◆ Recorded data:
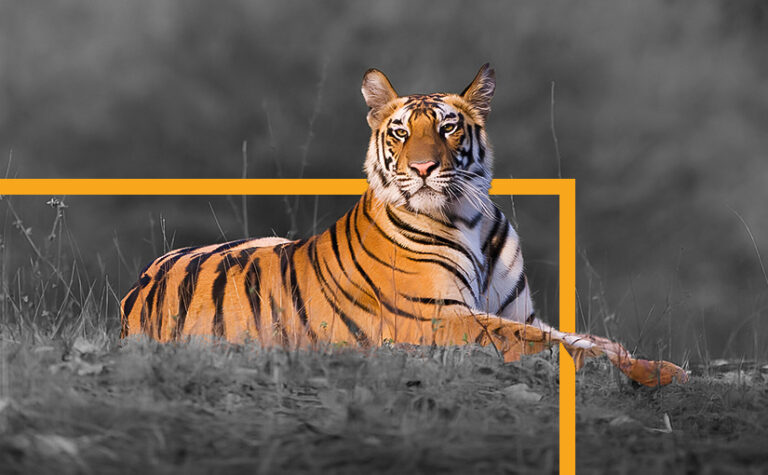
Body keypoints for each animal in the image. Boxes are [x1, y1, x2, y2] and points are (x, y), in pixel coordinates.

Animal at [120, 64, 687, 387]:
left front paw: (650, 364)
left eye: (448, 126)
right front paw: (650, 372)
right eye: (399, 131)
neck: (470, 218)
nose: (422, 167)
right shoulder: (441, 318)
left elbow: (582, 336)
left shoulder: (517, 311)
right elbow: (553, 344)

◆ What the task requires: Could you write the entries out again exactly, without their pictures?

◆ Exercise solution:
Body keypoints for each animal in the image. Boxes are [x1, y1, x2, y2] and points are (x, y), in pixel coordinates.

Animal at [120, 64, 687, 387]:
left front paw: (650, 364)
left eye: (448, 126)
right front paw: (650, 372)
right eye: (399, 131)
neck: (470, 218)
nose: (422, 167)
right shoulder: (441, 318)
left elbow: (582, 336)
left shoulder: (517, 311)
right elbow: (553, 344)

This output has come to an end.